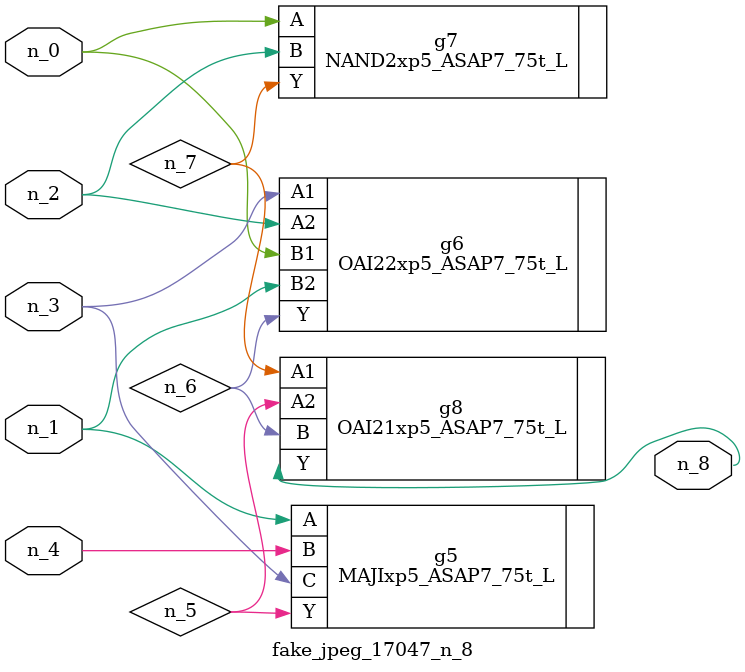
<source format=v>
module fake_jpeg_17047_n_8 (n_3, n_2, n_1, n_0, n_4, n_8);

input n_3;
input n_2;
input n_1;
input n_0;
input n_4;

output n_8;

wire n_6;
wire n_5;
wire n_7;

MAJIxp5_ASAP7_75t_L g5 ( 
.A(n_1),
.B(n_4),
.C(n_3),
.Y(n_5)
);

OAI22xp5_ASAP7_75t_L g6 ( 
.A1(n_3),
.A2(n_2),
.B1(n_0),
.B2(n_1),
.Y(n_6)
);

NAND2xp5_ASAP7_75t_L g7 ( 
.A(n_0),
.B(n_2),
.Y(n_7)
);

OAI21xp5_ASAP7_75t_L g8 ( 
.A1(n_7),
.A2(n_5),
.B(n_6),
.Y(n_8)
);


endmodule
</source>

# # # # #

■ Task to complete ■
Scan the lines above for "input" and state how many match, nothing more.

■ Solution to this exercise ■
5